### Provided text:
Biology, asked by dayod8917, 3 months ago

define viroids and prions?​

Answers

Answered by pmukeshchary
1

Answer:

Viroids are small plant pathogens that do not encode proteins.

Prions are infectious particles that contain no nucleic acids.

Answered by itzHitman
16

Viroids

Viroids are plant pathogens: small, single-stranded, circular RNA particles that are much simpler than a virus. They do not have a capsid or outer envelope, but, as with viruses, can reproduce only within a host cell. Viroids do not, however, manufacture any proteins. They produce only a single, specific RNA molecule. Human diseases caused by viroids have yet to be identified.

Viroid-infected plants are responsible for crop failures and the loss of millions of dollars in agricultural revenue each year. Some of the plants they infect include potatoes, cucumbers, tomatoes, chrysanthemums, avocados, and coconut palms.

Prions

Prions, so-called because they are proteinaceous, are infectious particles, smaller than viruses, that contain no nucleic acids (neither DNA nor RNA). Historically, the idea of an infectious agent that did not use nucleic acids was considered impossible, but pioneering work by Nobel Prize-winning biologist Stanley Prusiner has convinced the majority of biologists that such agents do indeed exist.

### Assignment:
Rewrite the stretch of the viroids and prions text from "Prions are infectious" through "to be identified.", substituting "protein coat" for "capsid".

### Material provided:
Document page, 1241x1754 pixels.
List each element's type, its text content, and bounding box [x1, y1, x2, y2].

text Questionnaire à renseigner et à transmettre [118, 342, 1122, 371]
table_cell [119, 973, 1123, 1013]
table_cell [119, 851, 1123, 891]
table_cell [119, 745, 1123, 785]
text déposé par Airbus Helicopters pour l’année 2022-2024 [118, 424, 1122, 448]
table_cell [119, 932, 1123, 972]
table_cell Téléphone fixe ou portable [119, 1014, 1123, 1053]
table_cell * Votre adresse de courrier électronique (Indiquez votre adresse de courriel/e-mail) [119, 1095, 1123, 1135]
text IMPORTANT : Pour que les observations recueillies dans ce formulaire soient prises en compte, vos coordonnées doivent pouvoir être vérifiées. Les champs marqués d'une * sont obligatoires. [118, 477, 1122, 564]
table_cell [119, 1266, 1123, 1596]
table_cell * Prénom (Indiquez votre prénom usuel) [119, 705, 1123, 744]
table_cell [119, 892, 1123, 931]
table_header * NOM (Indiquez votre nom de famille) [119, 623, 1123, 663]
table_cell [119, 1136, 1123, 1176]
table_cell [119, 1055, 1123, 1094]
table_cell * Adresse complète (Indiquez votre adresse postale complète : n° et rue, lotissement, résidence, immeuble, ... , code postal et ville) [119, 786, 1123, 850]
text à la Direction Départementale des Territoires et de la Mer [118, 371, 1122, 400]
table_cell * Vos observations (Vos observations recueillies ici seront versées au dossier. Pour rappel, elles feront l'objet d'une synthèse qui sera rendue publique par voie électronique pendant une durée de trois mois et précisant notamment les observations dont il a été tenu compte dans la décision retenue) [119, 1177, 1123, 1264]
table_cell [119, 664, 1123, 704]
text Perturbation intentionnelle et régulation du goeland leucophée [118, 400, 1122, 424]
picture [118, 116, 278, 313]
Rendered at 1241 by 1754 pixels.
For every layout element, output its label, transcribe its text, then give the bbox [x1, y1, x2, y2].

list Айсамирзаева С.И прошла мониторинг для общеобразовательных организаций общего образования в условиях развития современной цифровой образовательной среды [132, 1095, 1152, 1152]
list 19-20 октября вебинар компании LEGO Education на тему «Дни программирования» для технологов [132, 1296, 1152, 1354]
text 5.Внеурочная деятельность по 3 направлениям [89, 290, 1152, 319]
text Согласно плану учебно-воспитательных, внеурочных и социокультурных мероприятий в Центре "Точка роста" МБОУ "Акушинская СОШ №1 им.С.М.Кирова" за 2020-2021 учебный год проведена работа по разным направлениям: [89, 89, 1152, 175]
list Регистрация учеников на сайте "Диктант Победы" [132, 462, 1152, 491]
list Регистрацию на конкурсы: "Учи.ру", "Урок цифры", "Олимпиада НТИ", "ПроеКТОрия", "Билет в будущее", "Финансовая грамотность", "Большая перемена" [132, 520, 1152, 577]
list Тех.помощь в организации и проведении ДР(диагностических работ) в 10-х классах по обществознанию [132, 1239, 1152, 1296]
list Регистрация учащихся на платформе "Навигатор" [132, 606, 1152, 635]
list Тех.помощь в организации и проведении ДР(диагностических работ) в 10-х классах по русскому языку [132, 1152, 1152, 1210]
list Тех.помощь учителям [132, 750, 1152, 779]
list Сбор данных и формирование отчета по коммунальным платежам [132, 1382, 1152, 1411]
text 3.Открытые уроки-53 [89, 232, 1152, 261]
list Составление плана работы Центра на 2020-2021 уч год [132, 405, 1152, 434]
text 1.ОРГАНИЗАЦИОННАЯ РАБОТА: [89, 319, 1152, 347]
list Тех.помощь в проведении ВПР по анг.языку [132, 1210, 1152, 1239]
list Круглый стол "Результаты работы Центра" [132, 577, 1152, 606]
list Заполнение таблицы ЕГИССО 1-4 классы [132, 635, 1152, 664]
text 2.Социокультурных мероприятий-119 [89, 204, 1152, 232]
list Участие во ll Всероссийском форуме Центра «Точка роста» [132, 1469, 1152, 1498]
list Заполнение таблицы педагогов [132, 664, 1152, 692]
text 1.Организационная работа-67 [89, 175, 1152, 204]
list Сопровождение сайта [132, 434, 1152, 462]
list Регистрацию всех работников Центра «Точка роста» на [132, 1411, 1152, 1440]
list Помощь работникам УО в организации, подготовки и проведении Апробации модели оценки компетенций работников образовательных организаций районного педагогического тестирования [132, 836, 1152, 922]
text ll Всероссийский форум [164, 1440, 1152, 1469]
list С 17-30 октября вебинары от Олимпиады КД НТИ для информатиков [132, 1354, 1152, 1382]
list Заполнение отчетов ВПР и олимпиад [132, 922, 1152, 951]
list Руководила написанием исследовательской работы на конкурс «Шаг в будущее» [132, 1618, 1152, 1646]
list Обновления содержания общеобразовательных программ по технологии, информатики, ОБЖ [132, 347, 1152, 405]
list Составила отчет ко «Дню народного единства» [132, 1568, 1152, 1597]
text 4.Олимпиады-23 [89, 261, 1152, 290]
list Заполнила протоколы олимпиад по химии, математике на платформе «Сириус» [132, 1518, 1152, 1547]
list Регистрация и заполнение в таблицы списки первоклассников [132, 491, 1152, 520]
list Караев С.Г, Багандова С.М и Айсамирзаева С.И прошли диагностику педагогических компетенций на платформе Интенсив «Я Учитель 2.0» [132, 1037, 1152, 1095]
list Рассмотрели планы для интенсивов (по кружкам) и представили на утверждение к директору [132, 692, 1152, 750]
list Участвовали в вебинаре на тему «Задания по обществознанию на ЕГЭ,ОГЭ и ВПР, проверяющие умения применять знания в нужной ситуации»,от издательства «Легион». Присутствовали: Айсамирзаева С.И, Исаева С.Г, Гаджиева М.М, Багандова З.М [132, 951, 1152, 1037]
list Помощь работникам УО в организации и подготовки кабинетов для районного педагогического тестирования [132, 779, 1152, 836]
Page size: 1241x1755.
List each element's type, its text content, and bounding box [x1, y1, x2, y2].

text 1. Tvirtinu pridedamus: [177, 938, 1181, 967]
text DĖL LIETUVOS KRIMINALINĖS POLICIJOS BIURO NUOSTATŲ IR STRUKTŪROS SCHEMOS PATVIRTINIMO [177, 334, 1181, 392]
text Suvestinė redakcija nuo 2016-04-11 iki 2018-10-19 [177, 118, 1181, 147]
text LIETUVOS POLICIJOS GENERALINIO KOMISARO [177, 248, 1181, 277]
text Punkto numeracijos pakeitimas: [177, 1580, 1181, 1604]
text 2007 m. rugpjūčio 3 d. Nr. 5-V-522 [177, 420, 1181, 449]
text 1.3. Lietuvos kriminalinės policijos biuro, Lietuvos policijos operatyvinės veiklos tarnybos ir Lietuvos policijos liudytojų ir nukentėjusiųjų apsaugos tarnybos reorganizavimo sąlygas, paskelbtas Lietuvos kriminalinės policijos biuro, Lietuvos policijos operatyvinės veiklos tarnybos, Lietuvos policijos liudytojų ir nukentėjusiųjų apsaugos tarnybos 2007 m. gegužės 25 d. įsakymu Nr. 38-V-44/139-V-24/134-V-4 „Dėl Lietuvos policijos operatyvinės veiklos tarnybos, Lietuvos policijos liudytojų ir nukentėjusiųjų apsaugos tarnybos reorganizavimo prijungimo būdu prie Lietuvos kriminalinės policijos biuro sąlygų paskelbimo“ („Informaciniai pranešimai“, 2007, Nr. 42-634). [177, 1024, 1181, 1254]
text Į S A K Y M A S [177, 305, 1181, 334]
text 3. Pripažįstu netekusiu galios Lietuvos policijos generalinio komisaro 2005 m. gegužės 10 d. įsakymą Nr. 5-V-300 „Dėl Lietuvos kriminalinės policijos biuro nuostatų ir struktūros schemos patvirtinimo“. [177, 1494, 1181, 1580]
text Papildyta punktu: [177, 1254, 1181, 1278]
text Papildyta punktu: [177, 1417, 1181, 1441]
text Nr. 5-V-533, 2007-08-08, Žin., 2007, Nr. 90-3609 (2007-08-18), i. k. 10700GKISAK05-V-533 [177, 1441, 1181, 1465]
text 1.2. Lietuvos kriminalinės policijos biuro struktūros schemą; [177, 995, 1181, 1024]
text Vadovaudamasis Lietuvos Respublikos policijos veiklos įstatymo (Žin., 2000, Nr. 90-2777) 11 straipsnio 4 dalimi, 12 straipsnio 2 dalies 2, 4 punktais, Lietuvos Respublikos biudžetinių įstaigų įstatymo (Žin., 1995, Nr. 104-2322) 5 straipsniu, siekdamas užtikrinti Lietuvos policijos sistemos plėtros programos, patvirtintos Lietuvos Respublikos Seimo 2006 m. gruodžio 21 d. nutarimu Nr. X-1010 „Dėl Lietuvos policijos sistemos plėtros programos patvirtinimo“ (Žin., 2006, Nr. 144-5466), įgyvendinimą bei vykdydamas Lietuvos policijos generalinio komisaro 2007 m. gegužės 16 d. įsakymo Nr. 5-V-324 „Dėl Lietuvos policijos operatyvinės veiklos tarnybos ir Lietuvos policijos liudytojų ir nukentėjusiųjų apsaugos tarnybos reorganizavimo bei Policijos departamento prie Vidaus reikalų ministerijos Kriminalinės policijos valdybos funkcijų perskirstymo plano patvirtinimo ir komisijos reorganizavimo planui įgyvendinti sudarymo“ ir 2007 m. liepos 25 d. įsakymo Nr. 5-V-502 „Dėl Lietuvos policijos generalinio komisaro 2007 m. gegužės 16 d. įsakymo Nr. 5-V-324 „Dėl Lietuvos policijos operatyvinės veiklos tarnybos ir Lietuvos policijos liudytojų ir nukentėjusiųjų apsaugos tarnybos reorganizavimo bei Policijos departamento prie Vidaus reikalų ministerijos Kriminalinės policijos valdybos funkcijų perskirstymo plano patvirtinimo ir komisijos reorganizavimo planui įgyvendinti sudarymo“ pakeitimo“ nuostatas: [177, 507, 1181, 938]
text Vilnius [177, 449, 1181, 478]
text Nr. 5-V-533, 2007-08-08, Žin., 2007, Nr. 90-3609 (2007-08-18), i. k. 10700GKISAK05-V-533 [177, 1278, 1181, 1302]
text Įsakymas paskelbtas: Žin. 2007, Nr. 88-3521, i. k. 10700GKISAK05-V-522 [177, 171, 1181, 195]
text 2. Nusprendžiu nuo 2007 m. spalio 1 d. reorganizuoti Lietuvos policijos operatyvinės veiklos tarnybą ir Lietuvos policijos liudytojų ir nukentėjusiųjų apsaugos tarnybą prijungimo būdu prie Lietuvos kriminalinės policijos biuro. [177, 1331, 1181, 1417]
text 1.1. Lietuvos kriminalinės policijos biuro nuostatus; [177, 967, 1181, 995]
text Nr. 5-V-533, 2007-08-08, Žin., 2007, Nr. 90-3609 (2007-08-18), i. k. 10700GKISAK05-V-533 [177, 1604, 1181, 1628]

### Written reply:
Prions are infectious particles that contain no nucleic acids.

Answered by itzHitman
16

Viroids

Viroids are plant pathogens: small, single-stranded, circular RNA particles that are much simpler than a virus. They do not have a protein coat or outer envelope, but, as with viruses, can reproduce only within a host cell. Viroids do not, however, manufacture any proteins. They produce only a single, specific RNA molecule. Human diseases caused by viroids have yet to be identified.